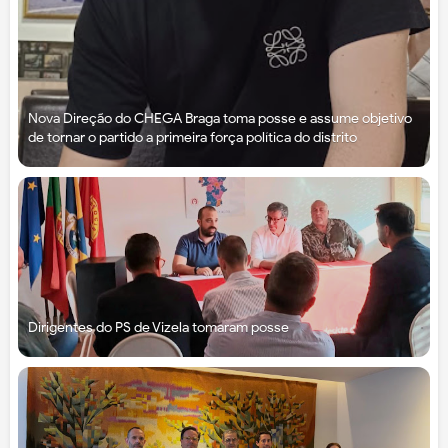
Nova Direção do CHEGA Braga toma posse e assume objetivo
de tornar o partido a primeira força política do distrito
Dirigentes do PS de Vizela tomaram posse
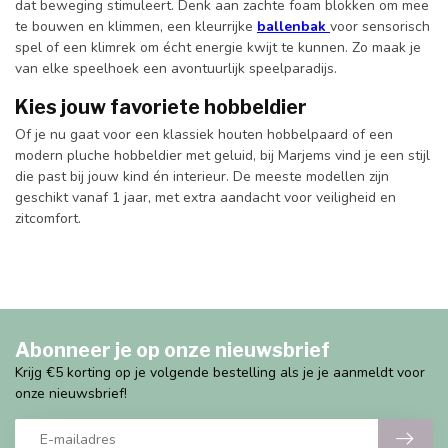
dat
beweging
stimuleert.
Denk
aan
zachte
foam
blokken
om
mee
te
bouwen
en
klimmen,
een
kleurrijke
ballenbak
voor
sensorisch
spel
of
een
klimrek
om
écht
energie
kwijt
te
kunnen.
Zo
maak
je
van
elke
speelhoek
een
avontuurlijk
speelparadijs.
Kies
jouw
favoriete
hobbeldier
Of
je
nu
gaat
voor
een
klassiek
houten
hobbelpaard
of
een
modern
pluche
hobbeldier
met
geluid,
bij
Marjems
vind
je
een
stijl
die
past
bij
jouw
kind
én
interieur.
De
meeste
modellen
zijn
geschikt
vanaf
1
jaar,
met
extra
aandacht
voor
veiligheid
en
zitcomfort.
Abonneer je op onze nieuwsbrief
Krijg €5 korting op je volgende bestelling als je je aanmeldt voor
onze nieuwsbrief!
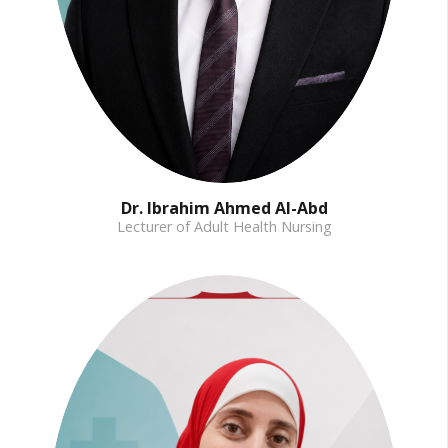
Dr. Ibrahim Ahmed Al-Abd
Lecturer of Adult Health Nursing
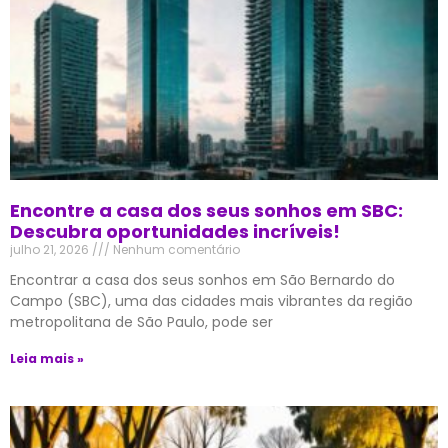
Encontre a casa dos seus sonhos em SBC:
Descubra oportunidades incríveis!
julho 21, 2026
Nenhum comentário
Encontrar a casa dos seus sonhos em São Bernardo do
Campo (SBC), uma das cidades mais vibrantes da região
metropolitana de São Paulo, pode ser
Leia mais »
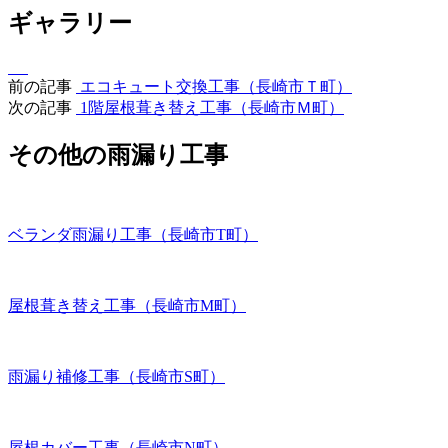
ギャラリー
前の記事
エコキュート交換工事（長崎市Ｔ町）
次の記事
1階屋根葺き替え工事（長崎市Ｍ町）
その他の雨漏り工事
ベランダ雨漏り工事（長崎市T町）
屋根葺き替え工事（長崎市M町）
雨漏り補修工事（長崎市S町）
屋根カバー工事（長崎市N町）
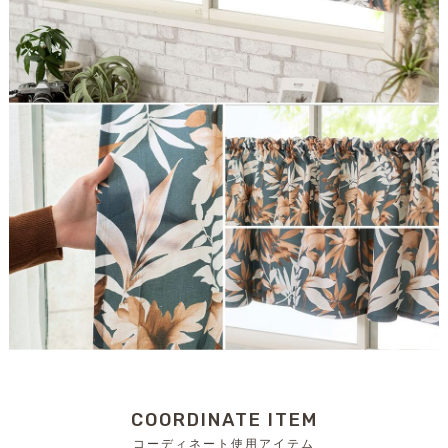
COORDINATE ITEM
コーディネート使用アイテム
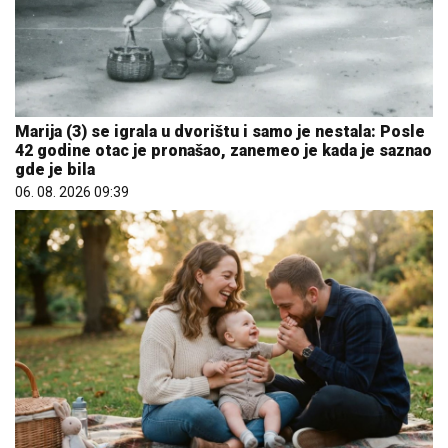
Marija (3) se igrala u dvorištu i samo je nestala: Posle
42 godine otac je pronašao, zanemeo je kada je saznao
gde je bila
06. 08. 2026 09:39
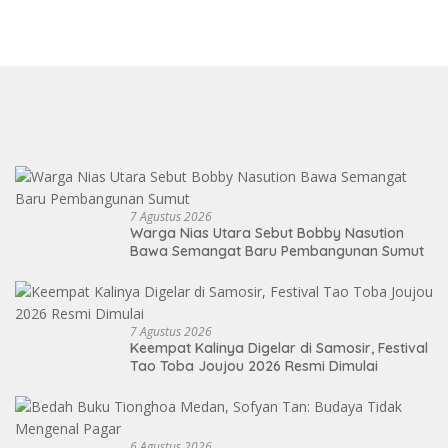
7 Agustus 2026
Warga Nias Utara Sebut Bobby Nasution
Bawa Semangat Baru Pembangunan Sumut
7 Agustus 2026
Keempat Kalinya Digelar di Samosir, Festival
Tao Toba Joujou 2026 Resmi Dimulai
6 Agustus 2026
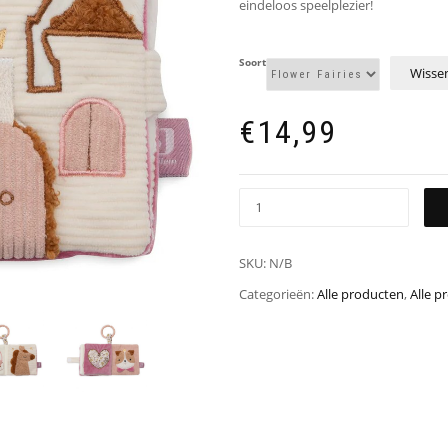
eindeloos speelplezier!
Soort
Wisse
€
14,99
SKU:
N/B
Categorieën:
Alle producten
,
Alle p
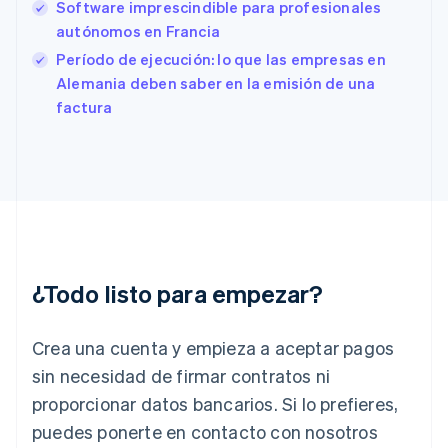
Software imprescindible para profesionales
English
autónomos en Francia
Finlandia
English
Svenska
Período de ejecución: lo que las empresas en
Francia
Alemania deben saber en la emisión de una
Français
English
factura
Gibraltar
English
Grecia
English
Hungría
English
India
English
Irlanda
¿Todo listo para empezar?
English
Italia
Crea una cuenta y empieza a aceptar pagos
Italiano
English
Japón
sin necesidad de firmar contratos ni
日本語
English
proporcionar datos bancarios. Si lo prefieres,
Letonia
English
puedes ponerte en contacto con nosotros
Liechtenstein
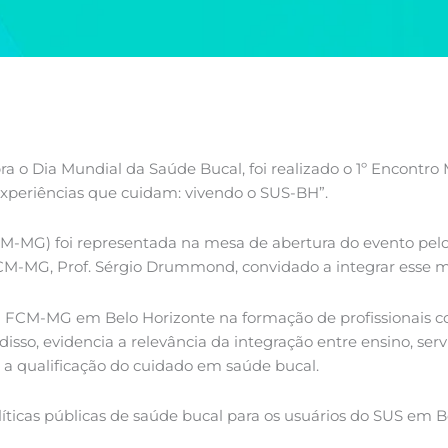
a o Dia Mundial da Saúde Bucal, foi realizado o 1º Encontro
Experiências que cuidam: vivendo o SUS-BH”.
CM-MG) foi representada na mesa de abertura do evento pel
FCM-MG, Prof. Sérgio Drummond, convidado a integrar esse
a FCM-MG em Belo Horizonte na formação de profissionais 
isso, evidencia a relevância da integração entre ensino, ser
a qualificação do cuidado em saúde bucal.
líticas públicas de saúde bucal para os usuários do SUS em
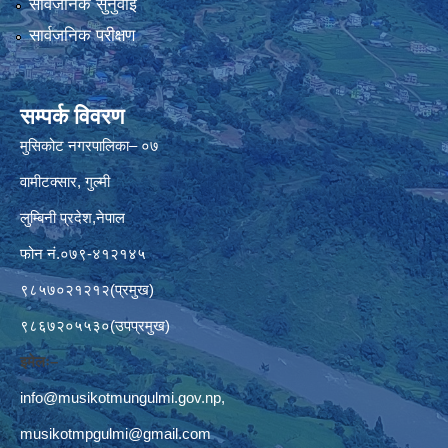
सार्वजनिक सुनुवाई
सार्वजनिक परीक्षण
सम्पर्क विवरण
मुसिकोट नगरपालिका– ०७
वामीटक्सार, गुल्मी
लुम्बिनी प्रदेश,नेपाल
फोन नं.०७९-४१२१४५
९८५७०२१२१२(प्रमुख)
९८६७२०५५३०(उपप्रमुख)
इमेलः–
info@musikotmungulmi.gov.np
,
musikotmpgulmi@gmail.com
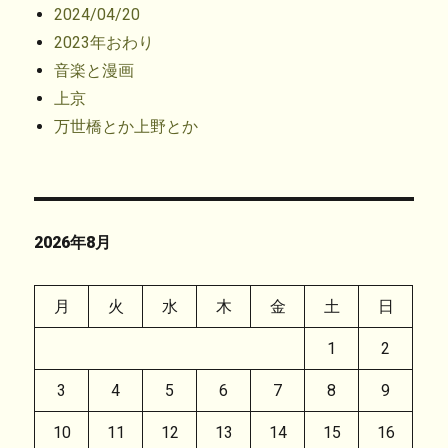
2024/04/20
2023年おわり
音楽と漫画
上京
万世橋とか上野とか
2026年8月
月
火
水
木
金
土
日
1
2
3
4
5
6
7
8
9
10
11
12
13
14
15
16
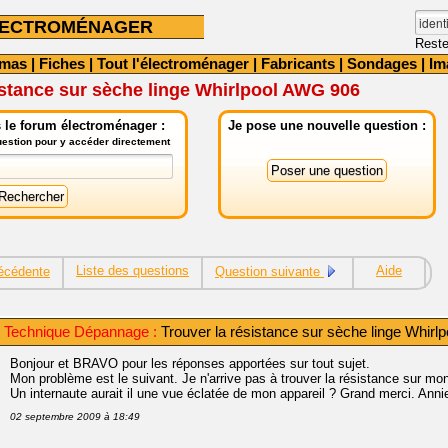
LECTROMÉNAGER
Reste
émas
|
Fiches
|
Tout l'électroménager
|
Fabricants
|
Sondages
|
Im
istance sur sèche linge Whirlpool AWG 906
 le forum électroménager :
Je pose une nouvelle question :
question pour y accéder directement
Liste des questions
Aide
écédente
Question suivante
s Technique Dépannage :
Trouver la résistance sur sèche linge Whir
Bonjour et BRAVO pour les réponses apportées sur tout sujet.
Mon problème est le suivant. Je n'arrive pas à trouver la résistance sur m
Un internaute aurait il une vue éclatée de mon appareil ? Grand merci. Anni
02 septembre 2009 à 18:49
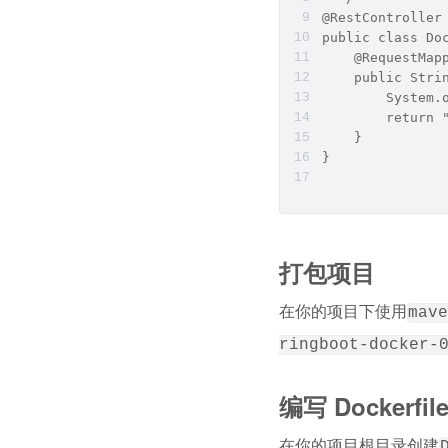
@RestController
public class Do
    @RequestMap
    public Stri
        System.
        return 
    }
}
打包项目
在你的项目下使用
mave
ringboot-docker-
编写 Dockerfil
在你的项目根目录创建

+++

Above are records with pictures; repeat them exactly, but without the pictures.

Nova Direção do CHEGA Braga toma posse e assume objetivo
de tornar o partido a primeira força política do distrito
Dirigentes do PS de Vizela tomaram posse
dat
beweging
stimuleert.
Denk
aan
zachte
foam
blokken
om
mee
te
bouwen
en
klimmen,
een
kleurrijke
ballenbak
voor
sensorisch
spel
of
een
klimrek
om
écht
energie
kwijt
te
kunnen.
Zo
maak
je
van
elke
speelhoek
een
avontuurlijk
speelparadijs.
Kies
jouw
favoriete
hobbeldier
Of
je
nu
gaat
voor
een
klassiek
houten
hobbelpaard
of
een
modern
pluche
hobbeldier
met
geluid,
bij
Marjems
vind
je
een
stijl
die
past
bij
jouw
kind
én
interieur.
De
meeste
modellen
zijn
geschikt
vanaf
1
jaar,
met
extra
aandacht
voor
veiligheid
en
zitcomfort.
Abonneer je op onze nieuwsbrief
Krijg €5 korting op je volgende bestelling als je je aanmeldt voor
onze nieuwsbrief!
Dr. Ibrahim Ahmed Al-Abd
Lecturer of Adult Health Nursing
Encontre a casa dos seus sonhos em SBC:
Descubra oportunidades incríveis!
julho 21, 2026
Nenhum comentário
Encontrar a casa dos seus sonhos em São Bernardo do
Campo (SBC), uma das cidades mais vibrantes da região
metropolitana de São Paulo, pode ser
Leia mais »
ギャラリー
前の記事
エコキュート交換工事（長崎市Ｔ町）
次の記事
1階屋根葺き替え工事（長崎市Ｍ町）
その他の雨漏り工事
ベランダ雨漏り工事（長崎市T町）
屋根葺き替え工事（長崎市M町）
雨漏り補修工事（長崎市S町）
屋根カバー工事（長崎市N町）
COORDINATE ITEM
コーディネート使用アイテム
Marija (3) se igrala u dvorištu i samo je nestala: Posle
42 godine otac je pronašao, zanemeo je kada je saznao
gde je bila
06. 08. 2026 09:39
7 Agustus 2026
Warga Nias Utara Sebut Bobby Nasution
Bawa Semangat Baru Pembangunan Sumut
7 Agustus 2026
Keempat Kalinya Digelar di Samosir, Festival
Tao Toba Joujou 2026 Resmi Dimulai
6 Agustus 2026
eindeloos speelplezier!
Soort
Wisse
€
14,99
SKU:
N/B
Categorieën:
Alle producten
,
Alle p
Software imprescindible para profesionales
English
autónomos en Francia
Finlandia
English
Svenska
Período de ejecución: lo que las empresas en
Francia
Alemania deben saber en la emisión de una
Français
English
factura
Gibraltar
English
Grecia
English
Hungría
English
India
English
Irlanda
¿Todo listo para empezar?
English
Italia
Crea una cuenta y empieza a aceptar pagos
Italiano
English
Japón
sin necesidad de firmar contratos ni
日本語
English
proporcionar datos bancarios. Si lo prefieres,
Letonia
English
puedes ponerte en contacto con nosotros
Liechtenstein
a o Dia Mundial da Saúde Bucal, foi realizado o 1º Encontro
Experiências que cuidam: vivendo o SUS-BH”.
CM-MG) foi representada na mesa de abertura do evento pel
FCM-MG, Prof. Sérgio Drummond, convidado a integrar esse
a FCM-MG em Belo Horizonte na formação de profissionais 
isso, evidencia a relevância da integração entre ensino, ser
a qualificação do cuidado em saúde bucal.
líticas públicas de saúde bucal para os usuários do SUS em
सार्वजनिक सुनुवाई
सार्वजनिक परीक्षण
सम्पर्क विवरण
मुसिकोट नगरपालिका– ०७
वामीटक्सार, गुल्मी
लुम्बिनी प्रदेश,नेपाल
फोन नं.०७९-४१२१४५
९८५७०२१२१२(प्रमुख)
९८६७२०५५३०(उपप्रमुख)
इमेलः–
info@musikotmungulmi.gov.np
,
musikotmpgulmi@gmail.com
2024/04/20
2023年おわり
音楽と漫画
上京
万世橋とか上野とか
2026年8月
月
火
水
木
金
土
日
1
2
3
4
5
6
7
8
9
10
11
12
13
14
15
16
LECTROMÉNAGER
Reste
émas
|
Fiches
|
Tout l'électroménager
|
Fabricants
|
Sondages
|
Im
istance sur sèche linge Whirlpool AWG 906
 le forum électroménager :
Je pose une nouvelle question :
question pour y accéder directement
Liste des questions
Aide
écédente
Question suivante
s Technique Dépannage :
Trouver la résistance sur sèche linge Whir
Bonjour et BRAVO pour les réponses apportées sur tout sujet.
Mon problème est le suivant. Je n'arrive pas à trouver la résistance sur m
Un internaute aurait il une vue éclatée de mon appareil ? Grand merci. Anni
02 septembre 2009 à 18:49
@RestController
public class Do
    @RequestMap
    public Stri
        System.
        return 
    }
}
打包项目
在你的项目下使用
mave
ringboot-docker-
编写 Dockerfil
在你的项目根目录创建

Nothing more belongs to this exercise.